Superphysics Superphysics
Axioms

Spinoza's Assumptions

by Spinoza
3 minutes  • 537 words
Table of contents

Postulate: The following should be taken for granted.

All the matter of which this visible world is composed was in the beginning divided by God into particles as near as possible equal to one another.

These were not spherical because a number of tiny spheres joined together do not fill a continuous space.

These parts were of different shapes and medium size – of a size intermediate between all those of which the heavens and the stars are now composed.

The parts possessed in themselves the same amount of motion as is now found in the world and moved with equal speed.

Individually, they moved around their own centers, each independently of the others. These compose a fluid body such as we think the heavens to be.

Many also moved in unison around certain other points, equidistant from one another and arranged in the same way as are now the centers of the fixed stars.

Others, moved around a somewhat greater number of other points that are equal to the number of the planets, thus forming as many different vortices as there now are stars in the world. See the diagram in Art. 47 Part 3 of the Principia.

This hypothesis, regarded in itself, implies no contradiction.

It ascribes to matter nothing except divisibility and motion. These modifications already exist in reality in matter.

Matter is boundless, and one and the same in the heavens and on earth. These modifications have been in the whole of matter without any danger of contradiction.

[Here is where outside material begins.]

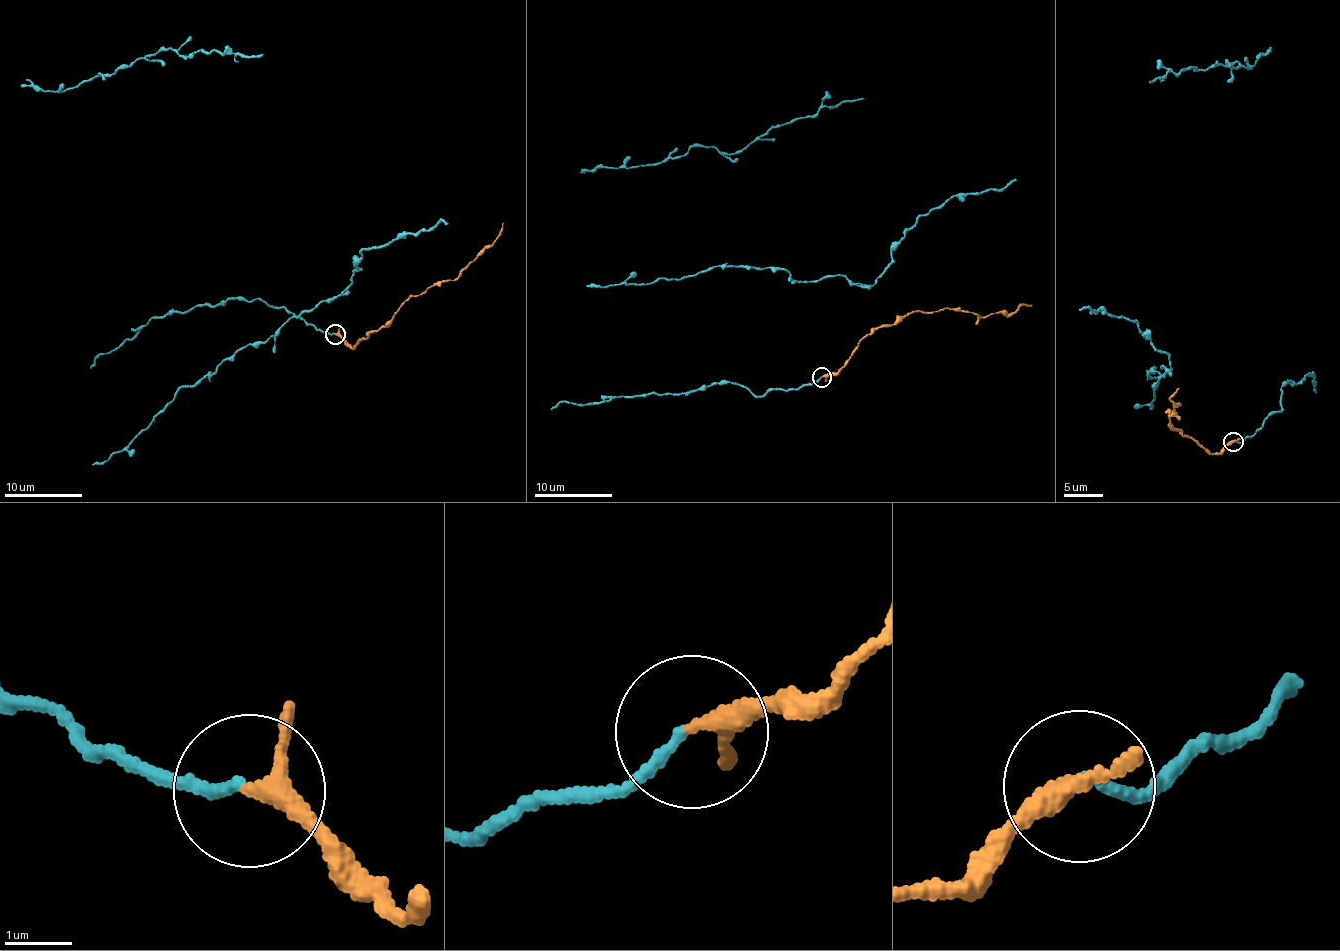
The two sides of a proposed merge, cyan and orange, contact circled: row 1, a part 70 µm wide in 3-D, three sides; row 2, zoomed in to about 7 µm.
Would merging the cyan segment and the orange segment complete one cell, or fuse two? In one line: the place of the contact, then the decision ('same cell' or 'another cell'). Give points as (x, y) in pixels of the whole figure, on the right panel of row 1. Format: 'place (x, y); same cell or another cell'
place (1233, 441); same cell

This hypothesis is the simplest, and therefore easiest to know. This is because it supposes no inequality or dissimilarity in the particles into which matter was divided in the beginning, nor yet in their motion.

By this hypothesis, matter only has divisibility and local motion.

That everything observed in nature can be deduced from this hypothesis.

First, we shall deduce from it the fluidity of the heavens, explaining how this is the cause of light.

Then we shall proceed to the nature of the sun and the fixed stars.

After that we shall speak of comets, and lastly of the planets and their phenomena.

Definitions

  1. Ecliptic - the part of a vortex that, in rotating about its axis, describes the greatest circle.
  2. Poles - the parts of a vortex that are farthest away from the ecliptic or that describe the smallest circles.
  3. Conatus to motion - not some thought, but that a part of matter is so situated and stirred to motion that it would in fact be going in some direction if it were not impeded by any cause.
  4. Angle - whatever in any body projects beyond a spherical shape.

Axioms

  1. A number of small spherical bodies joined together cannot occupy a continuous space.
  2. A portion of matter divided into angular parts, if its parts are moving about their own centers, requires more space than if its parts were all at rest and all their sides were immediately contiguous to one another.
  3. The smaller a part of matter is, the more easily it is divided by the same force.
  4. Parts of matter that are moving in the same direction and in that motion do not withdraw from one another are not in actuality divided.